Hoy, especialmente en la época estival, las arenas volcánicas de la cuenca alta le otorgan al río una característica transparencia y una hermosa coloración verde-azulada que contrasta con la roca basáltica.

TIERRA DE ABORÍGENES, CONQUISTADORES Y PARLAMENTOS

Mucho antes de que existieran hoteles, el área ya era conocida y apreciada por los habitantes indígenas debido a su singular belleza natural. El lugar entró en los registros coloniales a fines de 1549, cuando el conquistador Pedro de Valdivia llegó al sector occidental de la llamada "Isla de La Laja", un territorio estratégico que los españoles denominaron así por estar rodeado de ríos (como el Itata y el Duqueco).

Valdivia logró cruzar las aguas por detrás de los saltos a través del río Nivequetén (hoy conocido como Laja, que significa "medir a brazadas"), aprovechando una zona de menor corriente y poca profundidad antes de la bifurcación del cauce.

La lenta ocupación del territorio por los hispano-criollos generó encuentros y choques con los pueblos aborígenes provenientes de la cordillera, lo que obligó a edificar fuertes defensivos, incluyendo un fortín al norte del salto del cual hoy no existen vestigios. Sin embargo, el estruendo del agua también escuchó palabras de paz: en 1756, bajo el gobierno de Manuel de Arnat y Junient, se firmó el parlamento del Salto el Laja, logrando una paz relativamente permanente con los indígenas cordilleranos.

LA LLEGADA DEL TREN Y EL AUGE EN LA RUTA 5 SUR

A finales del siglo XIX, viajeros y exploradores europeos ya documentaban y fotografiaban el lugar, pero el turismo masivo dio sus primeros pasos en 1930. Sin carreteras modernas, la aventura exigía tomar un ferrocarril nocturno desde Santiago hasta Yumbel, arribando a las 6:30 de la mañana. El flujo de visitantes era tan intenso que se recomendaba encargar el almuerzo con 24 horas de anticipación. Para entonces, los Saltos del Laja compartían con las termas de Chillán el título de los destinos más reconocidos del país.

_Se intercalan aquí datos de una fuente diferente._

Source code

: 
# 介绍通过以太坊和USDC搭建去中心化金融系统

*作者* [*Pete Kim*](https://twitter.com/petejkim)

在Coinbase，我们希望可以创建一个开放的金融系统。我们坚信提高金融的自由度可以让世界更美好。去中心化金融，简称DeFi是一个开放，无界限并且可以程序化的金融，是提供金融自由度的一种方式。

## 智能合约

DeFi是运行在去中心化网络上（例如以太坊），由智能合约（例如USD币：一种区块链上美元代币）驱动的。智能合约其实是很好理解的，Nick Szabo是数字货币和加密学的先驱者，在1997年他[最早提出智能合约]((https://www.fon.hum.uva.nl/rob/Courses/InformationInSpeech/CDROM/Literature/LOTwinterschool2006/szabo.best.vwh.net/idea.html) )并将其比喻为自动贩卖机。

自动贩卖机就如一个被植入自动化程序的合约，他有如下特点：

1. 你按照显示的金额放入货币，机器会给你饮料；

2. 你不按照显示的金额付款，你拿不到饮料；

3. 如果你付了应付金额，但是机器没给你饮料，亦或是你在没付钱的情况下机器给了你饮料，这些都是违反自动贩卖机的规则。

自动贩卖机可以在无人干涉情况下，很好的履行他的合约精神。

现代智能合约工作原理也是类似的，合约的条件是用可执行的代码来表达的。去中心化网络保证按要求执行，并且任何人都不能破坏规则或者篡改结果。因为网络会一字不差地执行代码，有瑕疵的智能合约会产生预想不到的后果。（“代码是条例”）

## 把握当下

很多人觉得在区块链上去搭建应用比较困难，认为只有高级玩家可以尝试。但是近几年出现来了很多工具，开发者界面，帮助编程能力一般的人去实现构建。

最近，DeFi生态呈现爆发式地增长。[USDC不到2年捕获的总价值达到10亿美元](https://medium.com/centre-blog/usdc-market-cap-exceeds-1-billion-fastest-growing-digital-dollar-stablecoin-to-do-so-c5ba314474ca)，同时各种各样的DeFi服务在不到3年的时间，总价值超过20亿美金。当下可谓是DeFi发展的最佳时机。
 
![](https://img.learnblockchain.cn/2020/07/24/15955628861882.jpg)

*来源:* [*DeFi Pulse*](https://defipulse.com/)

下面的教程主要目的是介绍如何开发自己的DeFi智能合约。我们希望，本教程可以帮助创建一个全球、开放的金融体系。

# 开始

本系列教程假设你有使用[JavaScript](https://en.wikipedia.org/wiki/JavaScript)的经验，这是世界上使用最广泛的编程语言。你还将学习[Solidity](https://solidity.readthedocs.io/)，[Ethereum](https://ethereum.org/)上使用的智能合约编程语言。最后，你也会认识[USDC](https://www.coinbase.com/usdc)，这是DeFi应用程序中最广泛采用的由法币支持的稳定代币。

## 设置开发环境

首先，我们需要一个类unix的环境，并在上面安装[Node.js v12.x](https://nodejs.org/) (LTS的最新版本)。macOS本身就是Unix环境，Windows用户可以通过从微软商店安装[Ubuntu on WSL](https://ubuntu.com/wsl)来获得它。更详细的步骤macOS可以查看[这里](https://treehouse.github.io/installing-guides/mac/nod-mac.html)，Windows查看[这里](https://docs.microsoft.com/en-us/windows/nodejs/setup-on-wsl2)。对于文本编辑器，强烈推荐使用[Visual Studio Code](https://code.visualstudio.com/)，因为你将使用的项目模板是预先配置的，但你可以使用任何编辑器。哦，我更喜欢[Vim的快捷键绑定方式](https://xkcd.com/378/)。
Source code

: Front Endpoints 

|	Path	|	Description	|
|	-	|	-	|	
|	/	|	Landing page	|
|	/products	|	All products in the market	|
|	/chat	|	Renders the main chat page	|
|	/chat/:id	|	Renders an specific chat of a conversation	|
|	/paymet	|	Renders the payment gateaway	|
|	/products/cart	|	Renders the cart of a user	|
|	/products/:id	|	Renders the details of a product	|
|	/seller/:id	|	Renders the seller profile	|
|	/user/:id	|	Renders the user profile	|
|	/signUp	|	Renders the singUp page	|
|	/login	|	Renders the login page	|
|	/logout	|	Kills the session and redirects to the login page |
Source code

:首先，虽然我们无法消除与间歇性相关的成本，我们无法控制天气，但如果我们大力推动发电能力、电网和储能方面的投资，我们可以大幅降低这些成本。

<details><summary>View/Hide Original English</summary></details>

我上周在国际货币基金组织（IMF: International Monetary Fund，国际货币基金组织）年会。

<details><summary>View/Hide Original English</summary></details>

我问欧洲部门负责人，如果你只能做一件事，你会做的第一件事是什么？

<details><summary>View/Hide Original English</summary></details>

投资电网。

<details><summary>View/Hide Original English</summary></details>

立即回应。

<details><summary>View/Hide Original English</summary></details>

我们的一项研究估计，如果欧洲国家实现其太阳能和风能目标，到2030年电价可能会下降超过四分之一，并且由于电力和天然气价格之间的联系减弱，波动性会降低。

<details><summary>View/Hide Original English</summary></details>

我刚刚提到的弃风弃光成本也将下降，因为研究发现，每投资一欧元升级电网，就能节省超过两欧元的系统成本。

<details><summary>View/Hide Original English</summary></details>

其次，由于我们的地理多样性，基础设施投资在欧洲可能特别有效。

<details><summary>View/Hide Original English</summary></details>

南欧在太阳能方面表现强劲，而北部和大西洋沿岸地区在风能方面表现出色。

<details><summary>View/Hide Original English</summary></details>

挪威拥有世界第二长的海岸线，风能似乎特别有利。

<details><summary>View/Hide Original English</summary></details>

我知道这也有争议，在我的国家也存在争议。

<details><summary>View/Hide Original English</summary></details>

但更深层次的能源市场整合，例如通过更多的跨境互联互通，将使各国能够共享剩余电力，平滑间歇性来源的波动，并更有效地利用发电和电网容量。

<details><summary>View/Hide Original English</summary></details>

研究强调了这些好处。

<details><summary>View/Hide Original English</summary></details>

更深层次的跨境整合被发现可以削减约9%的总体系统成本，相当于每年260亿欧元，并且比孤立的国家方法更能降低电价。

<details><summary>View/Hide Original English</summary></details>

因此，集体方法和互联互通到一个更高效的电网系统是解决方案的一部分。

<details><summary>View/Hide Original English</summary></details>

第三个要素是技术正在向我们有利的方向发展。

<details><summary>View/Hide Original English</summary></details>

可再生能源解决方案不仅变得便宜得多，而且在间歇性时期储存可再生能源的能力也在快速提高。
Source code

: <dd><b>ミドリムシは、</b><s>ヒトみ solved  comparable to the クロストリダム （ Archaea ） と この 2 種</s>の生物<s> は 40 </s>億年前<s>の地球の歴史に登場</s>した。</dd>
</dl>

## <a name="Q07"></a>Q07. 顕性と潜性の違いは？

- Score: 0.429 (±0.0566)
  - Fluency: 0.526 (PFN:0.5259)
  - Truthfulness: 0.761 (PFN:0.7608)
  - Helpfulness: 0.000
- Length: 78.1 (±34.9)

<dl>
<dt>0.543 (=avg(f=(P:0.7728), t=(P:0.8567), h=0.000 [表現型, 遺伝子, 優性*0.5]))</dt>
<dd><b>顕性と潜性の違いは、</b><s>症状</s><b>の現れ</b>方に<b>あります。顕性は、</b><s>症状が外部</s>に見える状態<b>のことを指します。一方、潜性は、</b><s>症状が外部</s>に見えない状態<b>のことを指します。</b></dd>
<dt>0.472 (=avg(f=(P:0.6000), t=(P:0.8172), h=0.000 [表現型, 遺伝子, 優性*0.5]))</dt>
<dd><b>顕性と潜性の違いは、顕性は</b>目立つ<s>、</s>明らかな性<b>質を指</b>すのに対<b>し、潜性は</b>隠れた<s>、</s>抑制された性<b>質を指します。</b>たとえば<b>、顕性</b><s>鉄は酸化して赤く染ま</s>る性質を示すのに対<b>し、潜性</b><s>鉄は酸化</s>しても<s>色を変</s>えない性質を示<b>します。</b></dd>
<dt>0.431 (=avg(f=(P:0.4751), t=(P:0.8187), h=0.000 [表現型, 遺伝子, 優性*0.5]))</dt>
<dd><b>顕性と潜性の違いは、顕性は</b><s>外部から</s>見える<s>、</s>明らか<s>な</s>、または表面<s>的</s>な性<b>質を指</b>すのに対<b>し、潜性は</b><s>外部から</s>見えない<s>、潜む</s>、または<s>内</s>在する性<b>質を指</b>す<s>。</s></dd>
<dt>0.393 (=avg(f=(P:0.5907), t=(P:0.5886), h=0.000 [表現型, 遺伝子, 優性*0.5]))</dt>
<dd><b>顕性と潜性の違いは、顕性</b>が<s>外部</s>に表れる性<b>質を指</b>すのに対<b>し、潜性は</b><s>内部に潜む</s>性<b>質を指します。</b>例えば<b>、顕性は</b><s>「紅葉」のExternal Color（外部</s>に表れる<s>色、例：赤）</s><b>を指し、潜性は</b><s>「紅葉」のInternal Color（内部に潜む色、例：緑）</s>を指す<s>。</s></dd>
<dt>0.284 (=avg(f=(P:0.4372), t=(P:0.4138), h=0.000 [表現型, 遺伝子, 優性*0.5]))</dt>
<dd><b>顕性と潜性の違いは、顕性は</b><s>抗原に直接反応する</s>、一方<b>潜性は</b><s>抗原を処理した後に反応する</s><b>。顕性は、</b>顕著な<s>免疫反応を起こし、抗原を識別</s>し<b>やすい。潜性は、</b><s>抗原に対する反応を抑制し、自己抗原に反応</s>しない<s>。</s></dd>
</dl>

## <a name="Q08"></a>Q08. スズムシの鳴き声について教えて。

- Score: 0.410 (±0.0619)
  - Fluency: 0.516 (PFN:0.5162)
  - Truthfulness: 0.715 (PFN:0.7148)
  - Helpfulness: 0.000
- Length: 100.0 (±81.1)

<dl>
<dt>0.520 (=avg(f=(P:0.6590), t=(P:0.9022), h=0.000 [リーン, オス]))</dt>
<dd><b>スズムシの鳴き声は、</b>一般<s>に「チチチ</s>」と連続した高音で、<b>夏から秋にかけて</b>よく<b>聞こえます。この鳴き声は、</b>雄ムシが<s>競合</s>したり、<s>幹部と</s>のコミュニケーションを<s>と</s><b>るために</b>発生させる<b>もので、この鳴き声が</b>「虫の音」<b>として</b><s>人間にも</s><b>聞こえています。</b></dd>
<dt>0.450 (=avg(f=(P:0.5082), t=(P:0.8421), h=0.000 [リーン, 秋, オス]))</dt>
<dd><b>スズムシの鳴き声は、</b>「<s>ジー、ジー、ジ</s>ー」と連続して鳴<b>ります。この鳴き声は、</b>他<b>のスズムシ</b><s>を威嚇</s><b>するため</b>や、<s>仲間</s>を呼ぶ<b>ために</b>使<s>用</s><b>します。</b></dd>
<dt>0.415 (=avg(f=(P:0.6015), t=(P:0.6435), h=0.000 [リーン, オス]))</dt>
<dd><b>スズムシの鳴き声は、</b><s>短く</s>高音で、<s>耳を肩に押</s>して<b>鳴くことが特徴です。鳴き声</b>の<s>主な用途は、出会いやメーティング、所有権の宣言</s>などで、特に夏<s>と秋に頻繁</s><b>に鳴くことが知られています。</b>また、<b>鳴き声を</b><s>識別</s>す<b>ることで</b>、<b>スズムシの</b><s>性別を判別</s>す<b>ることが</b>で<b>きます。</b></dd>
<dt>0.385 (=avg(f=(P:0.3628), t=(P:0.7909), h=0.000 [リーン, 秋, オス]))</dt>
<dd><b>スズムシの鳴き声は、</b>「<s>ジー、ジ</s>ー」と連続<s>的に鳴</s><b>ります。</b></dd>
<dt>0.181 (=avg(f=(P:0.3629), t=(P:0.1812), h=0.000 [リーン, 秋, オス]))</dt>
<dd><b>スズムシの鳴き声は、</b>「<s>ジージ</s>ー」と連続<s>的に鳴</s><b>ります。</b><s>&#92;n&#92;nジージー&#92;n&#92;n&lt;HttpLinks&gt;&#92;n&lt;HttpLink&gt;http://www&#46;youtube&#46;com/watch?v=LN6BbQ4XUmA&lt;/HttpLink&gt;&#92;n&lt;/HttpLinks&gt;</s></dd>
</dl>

Posteriormente, la construcción y mejora de la Ruta 5 Sur coronó a los saltos como el punto de descanso obligado para quienes viajaban hacia el sur. Entre las décadas de 1970 y 1990, gracias al auge del turismo interno, el sector experimentó un crecimiento sostenido, diversificando su paisaje con la aparición de cabañas, campings y restaurantes.

UN FUTURO SUSTENTABLE PARA EL PATRIMONIO NATURAL

Actualmente, las tierras donde Valdivia midió sus fuerzas reciben a cientos de miles de turistas al año. El sector, plenamente consolidado, alberga hoy a más de 20 recintos de camping, así como una amplia oferta de hoteles y hostales. Además, espacios como el Parque Natural La Cantera se han sumado para ofrecer nuevas experiencias ecológicas y naturales en la zona.

Para proteger la magia del entorno, en el año 2016 el Servicio Nacional de Turismo (Sernatur) declaró oficialmente a los Saltos del Laja como Zona de Interés Turístico (ZOIT). Este importante reconocimiento no solo valida su inmenso potencial histórico y recreativo, sino que garantiza un marco para su desarrollo sustentable. Así, desde el fuego prehistórico hasta la tranquilidad turística de hoy, las aguas del río Laja continúan escribiendo la historia de Chile.